====== Texto fornecido

O artigo 136 trata do procedimento de “controle de constitucionalidade” da Convenção Constitucional. Como uma instituição que está elaborando uma nova constituição poderia sofrer controle de constitucionalidade? Frente à Constituição anterior, de 1980? É exatamente isso o que determina o artigo. Nele está claro que o funcionamento da Convenção deveria ser regido pelos procedimentos aprovados naquela Emenda Constitucional de dezembro de 2019 e, em caso de descumprimento, poderiam ser julgados por cinco membros da Corte Suprema Chilena. A Convenção Constitucional, assim, poderia escrever uma nova Constituição a partir de uma “página em branco”, sem um pré-projeto, porém respeitando os procedimentos estabelecidos nas regras da Lei 21.200/2019.
Ainda sobre os limites que a Convenção Constitucional deveria respeitar, o artigo 135 trazia algumas disposições acerca do conteúdo da nova Carta: “El texto de Nueva Constitución que se someta a plebiscito deberá respetar el carácter de República del Estado de Chile, su régimen democrático, las sentencias judiciales firmes y ejecutoriadas y los tratados internacionales ratificados por Chile y que se encuentren vigentes.”
É importante observar, nesse sentido, que alguns dos tratados bilaterais e multilaterais de livre comércio ratificados pelo Chile com 65 países do mundo, assim como tratados de livre investimento e de patentes, estabelecem limites importantes, por exemplo, à garantia do direito à saúde e à mudança da ordem econômica do Estado chileno. Uma parte do debate sobre a nova Constituição diz respeito a quanto esta regra, inserida na Constituição de 1980, pode limitar a atividade dos convencionales na sua elaboração normativa.
O novo capítulo da Constituição de 1980 estabelece ainda outros limites ao poder constituinte originário chileno. Como o artigo 133, que dispõe sobre os quóruns de aprovação: “La Convención deberá aprobar las normas y el reglamento de votación de las mismas por un quórum de dos tercios de sus miembros en ejercicio.” E o artigo 137, que estabelece um prazo curto de funcionamento: “La Convención deberá redactar y aprobar una propuesta de texto de Nueva Constitución en el plazo máximo de nueve meses, contado desde su instalación, el que podrá prorrogarse, por una sola vez, por tres meses.”

============

### Tarefas a realizar
• 1. Liste, na ordem em que aparecem, todos os artigos mencionados pelo número no texto sobre a Convenção Constitucional chilena.
• 2. Reproduza literalmente o trecho do texto sobre a Convenção Constitucional chilena que começa em "O artigo 136" e termina em "da Lei 21.200/2019.".

====== Dados apresentados

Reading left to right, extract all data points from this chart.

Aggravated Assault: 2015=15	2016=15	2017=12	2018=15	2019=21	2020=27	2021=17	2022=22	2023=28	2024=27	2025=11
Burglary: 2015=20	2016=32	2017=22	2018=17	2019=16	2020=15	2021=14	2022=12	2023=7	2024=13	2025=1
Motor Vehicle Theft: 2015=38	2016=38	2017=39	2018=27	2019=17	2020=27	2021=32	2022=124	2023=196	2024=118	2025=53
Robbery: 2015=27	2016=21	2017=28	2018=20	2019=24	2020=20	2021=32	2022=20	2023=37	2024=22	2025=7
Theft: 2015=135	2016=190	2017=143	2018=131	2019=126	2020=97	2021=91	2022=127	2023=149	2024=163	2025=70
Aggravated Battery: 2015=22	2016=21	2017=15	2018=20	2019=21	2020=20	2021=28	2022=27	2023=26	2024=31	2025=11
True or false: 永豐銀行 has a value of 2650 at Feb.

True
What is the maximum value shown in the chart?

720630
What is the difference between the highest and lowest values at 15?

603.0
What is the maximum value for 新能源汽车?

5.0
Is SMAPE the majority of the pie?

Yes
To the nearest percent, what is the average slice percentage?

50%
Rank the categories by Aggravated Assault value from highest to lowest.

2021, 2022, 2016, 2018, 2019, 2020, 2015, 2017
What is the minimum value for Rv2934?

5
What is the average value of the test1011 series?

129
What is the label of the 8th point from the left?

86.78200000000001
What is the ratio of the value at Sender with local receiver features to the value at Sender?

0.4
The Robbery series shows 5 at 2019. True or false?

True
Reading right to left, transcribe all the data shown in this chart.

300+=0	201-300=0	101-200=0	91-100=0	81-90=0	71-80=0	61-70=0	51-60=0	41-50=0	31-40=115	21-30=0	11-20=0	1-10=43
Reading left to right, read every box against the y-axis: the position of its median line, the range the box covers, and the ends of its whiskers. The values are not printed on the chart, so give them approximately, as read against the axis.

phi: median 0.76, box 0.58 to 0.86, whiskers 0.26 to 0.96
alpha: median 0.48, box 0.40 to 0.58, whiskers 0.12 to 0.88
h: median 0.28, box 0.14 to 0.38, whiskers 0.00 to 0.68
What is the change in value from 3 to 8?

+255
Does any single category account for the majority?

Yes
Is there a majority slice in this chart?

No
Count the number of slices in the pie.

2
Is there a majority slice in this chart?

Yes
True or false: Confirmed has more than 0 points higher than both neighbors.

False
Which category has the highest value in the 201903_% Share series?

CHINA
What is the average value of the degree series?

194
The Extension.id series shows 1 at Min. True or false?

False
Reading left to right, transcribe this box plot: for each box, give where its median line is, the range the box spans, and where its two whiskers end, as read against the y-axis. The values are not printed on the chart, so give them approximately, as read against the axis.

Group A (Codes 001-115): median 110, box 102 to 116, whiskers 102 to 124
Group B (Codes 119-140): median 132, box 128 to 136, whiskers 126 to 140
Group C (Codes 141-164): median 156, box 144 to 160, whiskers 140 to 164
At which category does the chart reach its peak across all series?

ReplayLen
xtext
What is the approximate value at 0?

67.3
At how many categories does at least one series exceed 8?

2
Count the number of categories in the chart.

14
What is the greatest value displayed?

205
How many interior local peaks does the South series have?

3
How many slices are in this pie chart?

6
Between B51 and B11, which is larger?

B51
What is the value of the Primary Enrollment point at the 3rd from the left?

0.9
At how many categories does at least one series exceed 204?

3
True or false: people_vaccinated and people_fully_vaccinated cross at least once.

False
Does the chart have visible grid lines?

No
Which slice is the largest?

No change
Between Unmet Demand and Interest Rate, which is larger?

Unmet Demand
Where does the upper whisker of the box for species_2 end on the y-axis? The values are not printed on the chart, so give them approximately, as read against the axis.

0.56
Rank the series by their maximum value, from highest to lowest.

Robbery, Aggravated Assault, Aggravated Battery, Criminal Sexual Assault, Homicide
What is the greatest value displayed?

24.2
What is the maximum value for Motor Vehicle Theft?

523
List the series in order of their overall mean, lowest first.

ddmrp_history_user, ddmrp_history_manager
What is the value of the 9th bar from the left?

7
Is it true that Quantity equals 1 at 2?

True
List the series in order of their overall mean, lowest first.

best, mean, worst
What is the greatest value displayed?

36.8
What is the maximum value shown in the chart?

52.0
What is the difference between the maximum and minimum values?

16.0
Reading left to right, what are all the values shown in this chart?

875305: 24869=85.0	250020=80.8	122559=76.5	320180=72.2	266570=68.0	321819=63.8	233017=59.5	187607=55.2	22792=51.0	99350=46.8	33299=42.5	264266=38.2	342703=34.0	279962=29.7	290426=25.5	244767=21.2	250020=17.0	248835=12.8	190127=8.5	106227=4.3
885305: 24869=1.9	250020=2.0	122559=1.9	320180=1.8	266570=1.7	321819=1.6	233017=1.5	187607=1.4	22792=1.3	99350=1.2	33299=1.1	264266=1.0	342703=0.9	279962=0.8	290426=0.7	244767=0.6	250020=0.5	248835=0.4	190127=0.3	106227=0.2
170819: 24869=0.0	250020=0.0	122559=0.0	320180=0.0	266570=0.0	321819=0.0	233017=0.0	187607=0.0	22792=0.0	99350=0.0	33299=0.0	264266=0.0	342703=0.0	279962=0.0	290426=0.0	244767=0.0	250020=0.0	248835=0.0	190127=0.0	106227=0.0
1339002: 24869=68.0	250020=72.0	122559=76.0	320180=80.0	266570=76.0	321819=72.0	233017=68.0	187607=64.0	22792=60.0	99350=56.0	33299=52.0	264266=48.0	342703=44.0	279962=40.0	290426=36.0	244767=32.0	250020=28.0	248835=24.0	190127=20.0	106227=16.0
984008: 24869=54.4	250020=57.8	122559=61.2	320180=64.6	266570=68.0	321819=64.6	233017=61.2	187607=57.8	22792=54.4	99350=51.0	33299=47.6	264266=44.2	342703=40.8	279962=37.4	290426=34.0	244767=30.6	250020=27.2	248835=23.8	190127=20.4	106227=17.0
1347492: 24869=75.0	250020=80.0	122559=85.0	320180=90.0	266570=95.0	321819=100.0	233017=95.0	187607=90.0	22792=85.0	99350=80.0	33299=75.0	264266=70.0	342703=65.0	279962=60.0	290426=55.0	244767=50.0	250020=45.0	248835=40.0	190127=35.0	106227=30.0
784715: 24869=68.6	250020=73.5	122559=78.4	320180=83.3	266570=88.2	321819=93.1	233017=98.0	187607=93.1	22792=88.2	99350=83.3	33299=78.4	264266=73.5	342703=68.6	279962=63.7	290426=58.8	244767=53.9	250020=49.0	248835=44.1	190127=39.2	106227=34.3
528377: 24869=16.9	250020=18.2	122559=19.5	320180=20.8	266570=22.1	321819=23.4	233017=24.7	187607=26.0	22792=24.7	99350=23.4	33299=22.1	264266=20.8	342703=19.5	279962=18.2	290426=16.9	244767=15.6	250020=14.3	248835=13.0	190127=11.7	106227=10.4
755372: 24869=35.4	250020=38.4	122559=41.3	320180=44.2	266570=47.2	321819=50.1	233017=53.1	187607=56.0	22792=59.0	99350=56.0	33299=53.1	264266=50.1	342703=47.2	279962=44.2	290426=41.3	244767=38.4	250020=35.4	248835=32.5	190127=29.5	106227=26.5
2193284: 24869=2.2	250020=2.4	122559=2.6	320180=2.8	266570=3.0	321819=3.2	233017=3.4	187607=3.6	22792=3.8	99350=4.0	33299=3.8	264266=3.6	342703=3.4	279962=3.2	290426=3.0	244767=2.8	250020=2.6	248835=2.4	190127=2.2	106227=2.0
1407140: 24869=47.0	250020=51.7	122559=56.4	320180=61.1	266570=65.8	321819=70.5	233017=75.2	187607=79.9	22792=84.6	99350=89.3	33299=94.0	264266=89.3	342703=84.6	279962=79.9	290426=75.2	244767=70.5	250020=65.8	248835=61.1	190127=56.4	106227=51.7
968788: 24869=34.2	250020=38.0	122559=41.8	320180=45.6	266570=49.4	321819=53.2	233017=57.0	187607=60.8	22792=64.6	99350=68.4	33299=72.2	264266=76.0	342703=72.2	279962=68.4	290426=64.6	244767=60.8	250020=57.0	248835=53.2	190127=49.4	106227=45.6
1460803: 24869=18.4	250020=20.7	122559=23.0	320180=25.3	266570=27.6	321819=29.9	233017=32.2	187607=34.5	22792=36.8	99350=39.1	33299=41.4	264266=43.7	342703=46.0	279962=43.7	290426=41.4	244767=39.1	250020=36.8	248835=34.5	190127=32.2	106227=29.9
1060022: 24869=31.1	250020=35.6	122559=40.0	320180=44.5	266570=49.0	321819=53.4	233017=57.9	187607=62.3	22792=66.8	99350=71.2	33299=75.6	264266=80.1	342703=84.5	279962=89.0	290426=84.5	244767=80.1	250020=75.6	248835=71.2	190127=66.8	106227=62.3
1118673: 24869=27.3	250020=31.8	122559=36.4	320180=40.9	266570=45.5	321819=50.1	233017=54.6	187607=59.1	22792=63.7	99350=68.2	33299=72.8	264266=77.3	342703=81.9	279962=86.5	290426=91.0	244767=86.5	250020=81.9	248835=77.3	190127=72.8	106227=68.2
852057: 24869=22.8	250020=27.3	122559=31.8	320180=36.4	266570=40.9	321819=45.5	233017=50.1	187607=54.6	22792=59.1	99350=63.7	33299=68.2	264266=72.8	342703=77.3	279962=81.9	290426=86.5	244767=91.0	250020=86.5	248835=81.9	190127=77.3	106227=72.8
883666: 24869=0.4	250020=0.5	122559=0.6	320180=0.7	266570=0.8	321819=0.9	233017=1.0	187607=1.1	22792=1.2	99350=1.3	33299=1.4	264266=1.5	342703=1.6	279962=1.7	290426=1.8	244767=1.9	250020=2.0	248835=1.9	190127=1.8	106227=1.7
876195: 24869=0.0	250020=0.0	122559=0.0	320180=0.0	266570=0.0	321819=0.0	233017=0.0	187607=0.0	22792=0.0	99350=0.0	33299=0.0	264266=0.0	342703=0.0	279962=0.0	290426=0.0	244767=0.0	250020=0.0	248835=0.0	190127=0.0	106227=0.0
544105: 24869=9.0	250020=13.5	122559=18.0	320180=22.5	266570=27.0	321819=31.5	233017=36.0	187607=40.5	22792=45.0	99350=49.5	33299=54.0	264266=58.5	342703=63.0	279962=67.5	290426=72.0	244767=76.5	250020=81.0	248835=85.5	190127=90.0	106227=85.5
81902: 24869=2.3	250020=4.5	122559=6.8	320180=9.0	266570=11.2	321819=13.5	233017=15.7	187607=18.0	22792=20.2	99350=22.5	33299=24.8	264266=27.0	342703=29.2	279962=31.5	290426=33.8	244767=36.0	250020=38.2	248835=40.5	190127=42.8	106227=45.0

============

### Respostas por tarefa
• 1. Artigo 136, artigo 135, artigo 133 e artigo 137.

• 2.
O artigo 136 trata do procedimento de “controle de constitucionalidade” da Convenção Constitucional. Como uma instituição que está elaborando uma nova constituição poderia sofrer controle de constitucionalidade? Frente à Constituição anterior, de 1980? É exatamente isso o que determina o artigo. Nele está claro que o funcionamento da Convenção deveria ser regido pelos procedimentos aprovados naquela Emenda Constitucional de dezembro de 2019 e, em caso de descumprimento, poderiam ser julgados por cinco membros da Corte Suprema Chilena. A Convenção Constitucional, assim, poderia escrever uma nova Constituição a partir de uma “página em branco”, sem um pré-projeto, porém respeitando os procedimentos estabelecidos nas regras da Lei 21.200/2019.